§ WHAT YOU HAVE TO DO
From the first line to the last, restate the material word for word, omitting pictures.

§ SUPPLIED ENTRIES
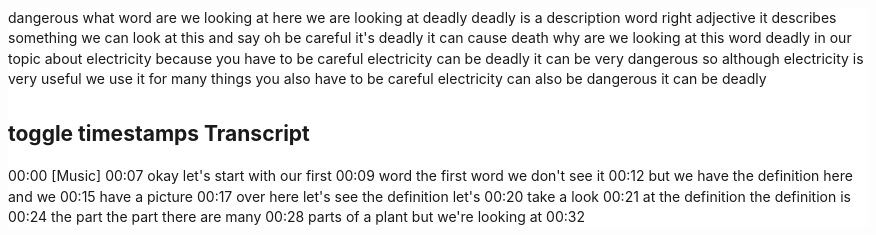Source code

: dangerous
what word are we looking at here we are
looking at
deadly deadly is a description word
right adjective it describes something
we can look at this and say oh be
careful it's
deadly it can cause death why are we
looking at this word deadly
in our topic about electricity because
you have to be careful
electricity can be deadly it can be very
dangerous
so although electricity is very useful
we use it for many things you also have
to be
careful electricity can also be
dangerous
it can be deadly

## toggle timestamps Transcript

00:00
[Music]
00:07
okay let's start with our first
00:09
word the first word we don't see it
00:12
but we have the definition here and we
00:15
have a picture
00:17
over here let's see the definition let's
00:20
take a look
00:21
at the definition the definition is
00:24
the part the part there are many
00:28
parts of a plant but we're looking at
00:32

§ ANSWER SECTION
Source code

: dangerous
what word are we looking at here we are
looking at
deadly deadly is a description word
right adjective it describes something
we can look at this and say oh be
careful it's
deadly it can cause death why are we
looking at this word deadly
in our topic about electricity because
you have to be careful
electricity can be deadly it can be very
dangerous
so although electricity is very useful
we use it for many things you also have
to be
careful electricity can also be
dangerous
it can be deadly

## toggle timestamps Transcript

00:00
[Music]
00:07
okay let's start with our first
00:09
word the first word we don't see it
00:12
but we have the definition here and we
00:15
have a picture
00:17
over here let's see the definition let's
00:20
take a look
00:21
at the definition the definition is
00:24
the part the part there are many
00:28
parts of a plant but we're looking at
00:32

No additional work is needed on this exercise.